KEY POINTS:
Thousands of New Zealanders and Australians gathered in the pre-dawn darkness at Turkey's Gallipoli peninsula to mark 92 years since the ill-fated landing of troops at Anzac Cove.
In the hours before the dawn service, crowds had gathered on the slopes around the ceremonial area at the cove to watch documentaries about the battlefield which gave birth to the Anzac legend.
Then, with dawn approaching, flags flew at half mast as ceremonial parties marched into the area where yesterday's service was conducted.
Backpackers clad in beanies and jackets and some wrapped in sleeping bags against the cool spring morning waited in respectful silence for the service to begin.
The Vice-Chief of the Australian Defence Force, Lieutenant General Ken Gillespie, read the words of Australia's official historian at Gallipoli, Charles Bean, to help recreate the fateful day.
"Under the sky it could be seen definitely for the first time since the set of the moon, the dark shape of land," he read.
"Every brain in the boat was throbbing with intense anxiety of the moment ... The suspense was almost unbearable.
"They were men who their countries could ill afford to lose."
New Zealand Foreign Minister Winston Peters painted a moving picture of the Anzac campaign and urged a commitment to peace.
The Anzacs, who believed they were training for deployment in France, were pitched into an-ill conceived eight-month campaign against Turkey for which few of them were prepared, he said.

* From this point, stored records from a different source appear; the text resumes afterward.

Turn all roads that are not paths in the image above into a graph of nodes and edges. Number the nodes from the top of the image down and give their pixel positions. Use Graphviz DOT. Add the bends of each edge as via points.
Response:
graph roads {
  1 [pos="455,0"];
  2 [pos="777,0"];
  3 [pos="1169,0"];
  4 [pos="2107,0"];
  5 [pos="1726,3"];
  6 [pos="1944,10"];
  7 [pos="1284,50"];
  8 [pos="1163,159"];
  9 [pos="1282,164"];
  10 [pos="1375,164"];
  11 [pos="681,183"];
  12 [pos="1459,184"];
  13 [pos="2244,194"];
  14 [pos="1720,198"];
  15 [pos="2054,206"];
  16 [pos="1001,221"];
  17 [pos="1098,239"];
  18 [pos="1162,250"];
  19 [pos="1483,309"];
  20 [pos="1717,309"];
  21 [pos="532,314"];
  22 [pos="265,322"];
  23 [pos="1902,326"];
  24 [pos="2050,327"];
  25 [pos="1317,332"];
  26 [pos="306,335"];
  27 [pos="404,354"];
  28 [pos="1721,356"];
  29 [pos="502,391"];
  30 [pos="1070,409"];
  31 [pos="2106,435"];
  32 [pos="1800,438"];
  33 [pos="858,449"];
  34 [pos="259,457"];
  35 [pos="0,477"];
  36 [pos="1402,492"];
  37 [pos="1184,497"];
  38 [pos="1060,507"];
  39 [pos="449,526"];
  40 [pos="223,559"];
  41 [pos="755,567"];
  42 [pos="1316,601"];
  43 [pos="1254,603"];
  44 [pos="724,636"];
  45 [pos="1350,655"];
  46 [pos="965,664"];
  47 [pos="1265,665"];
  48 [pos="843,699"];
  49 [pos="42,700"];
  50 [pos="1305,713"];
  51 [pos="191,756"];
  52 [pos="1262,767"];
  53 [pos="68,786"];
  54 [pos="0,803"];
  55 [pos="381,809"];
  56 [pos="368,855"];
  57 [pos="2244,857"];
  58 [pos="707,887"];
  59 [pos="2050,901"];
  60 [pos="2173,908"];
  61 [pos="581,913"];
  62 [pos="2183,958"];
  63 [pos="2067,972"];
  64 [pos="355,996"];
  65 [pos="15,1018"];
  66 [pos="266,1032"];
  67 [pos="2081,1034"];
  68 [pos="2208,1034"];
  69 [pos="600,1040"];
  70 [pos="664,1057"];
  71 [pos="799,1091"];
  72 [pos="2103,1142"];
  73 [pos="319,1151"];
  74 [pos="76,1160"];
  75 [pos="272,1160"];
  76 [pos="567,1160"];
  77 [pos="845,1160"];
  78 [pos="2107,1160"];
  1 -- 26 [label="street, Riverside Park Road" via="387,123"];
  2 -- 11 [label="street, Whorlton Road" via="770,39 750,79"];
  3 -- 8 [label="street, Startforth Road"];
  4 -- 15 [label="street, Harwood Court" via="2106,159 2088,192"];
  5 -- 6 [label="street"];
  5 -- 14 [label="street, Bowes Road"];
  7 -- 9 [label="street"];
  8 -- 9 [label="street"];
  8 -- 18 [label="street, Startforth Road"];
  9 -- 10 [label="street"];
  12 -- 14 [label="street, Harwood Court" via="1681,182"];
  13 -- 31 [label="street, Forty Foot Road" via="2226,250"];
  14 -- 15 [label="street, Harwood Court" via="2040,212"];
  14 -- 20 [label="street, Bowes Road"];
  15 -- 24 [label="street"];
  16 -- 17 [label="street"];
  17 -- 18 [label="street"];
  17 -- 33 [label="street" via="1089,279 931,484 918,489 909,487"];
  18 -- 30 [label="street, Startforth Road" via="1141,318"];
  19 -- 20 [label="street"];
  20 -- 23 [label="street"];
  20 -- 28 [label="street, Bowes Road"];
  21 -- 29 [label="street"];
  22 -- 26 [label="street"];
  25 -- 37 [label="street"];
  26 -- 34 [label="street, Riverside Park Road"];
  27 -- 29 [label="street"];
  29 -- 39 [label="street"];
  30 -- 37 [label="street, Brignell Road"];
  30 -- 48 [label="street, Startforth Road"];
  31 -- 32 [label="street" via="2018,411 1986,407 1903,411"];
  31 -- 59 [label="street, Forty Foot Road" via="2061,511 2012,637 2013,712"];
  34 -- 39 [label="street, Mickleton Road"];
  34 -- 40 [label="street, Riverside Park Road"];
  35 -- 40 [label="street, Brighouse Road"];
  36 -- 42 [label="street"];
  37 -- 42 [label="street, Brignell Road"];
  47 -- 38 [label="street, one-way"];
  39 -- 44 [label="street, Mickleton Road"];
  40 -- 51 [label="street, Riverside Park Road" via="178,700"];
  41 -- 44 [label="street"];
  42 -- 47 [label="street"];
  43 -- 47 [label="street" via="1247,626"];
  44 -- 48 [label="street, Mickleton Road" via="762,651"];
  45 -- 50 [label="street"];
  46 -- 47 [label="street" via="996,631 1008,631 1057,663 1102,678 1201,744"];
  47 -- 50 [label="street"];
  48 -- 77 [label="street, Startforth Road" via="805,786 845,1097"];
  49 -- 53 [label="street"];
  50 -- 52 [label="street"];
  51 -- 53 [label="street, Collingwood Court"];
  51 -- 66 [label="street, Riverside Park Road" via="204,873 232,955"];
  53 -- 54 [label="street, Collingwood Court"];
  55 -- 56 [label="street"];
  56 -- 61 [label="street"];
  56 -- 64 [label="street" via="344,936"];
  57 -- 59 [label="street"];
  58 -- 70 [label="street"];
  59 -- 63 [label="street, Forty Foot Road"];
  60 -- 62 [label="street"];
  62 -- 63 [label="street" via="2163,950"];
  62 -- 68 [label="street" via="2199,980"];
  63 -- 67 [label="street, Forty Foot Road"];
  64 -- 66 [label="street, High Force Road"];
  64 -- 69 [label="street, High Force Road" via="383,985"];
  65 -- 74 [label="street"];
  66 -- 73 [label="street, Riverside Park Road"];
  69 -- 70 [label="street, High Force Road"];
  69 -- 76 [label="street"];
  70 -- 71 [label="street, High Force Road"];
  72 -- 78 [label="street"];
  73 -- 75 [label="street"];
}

"They were to learn that courage and natural ability could not compensate for failures in planning, leadership and logistics," he said in remarks broadcast live in both New Zealand and Australia.
"Under constant fire from the start, many troops were hit before even making it to shore."
Many more were pinned down on the exposed beach.
"The human cost of the campaign was enormous, with over half a million casualties including 130,000 dead," Mr Peters said.
"In remembering the suffering and loss on both sides, let us commit ourselves to working for a world where differences between nations can be resolved without resorting to war.
"That is the way that we can best honour the men who fought and died here."
Turkish military officers read a quotation in Turkish and English taken from a now well-known speech made by the first president of the Republic of Turkey and the man who led and inspired the Turkish forces at Gallipoli, Mustafa Kemal Ataturk:
"Those heroes that shed their blood and lost their lives, you are now lying in the soil of a friendly country. Therefore rest in peace...
"You, the mothers who sent their sons from far away countries, wipe away your tears. Your sons are now lying in our bosom and are in peace.
"Having lost their lives on this land they have become our sons as well."
The words are now mounted on a huge memorial overlooking Anzac Cove.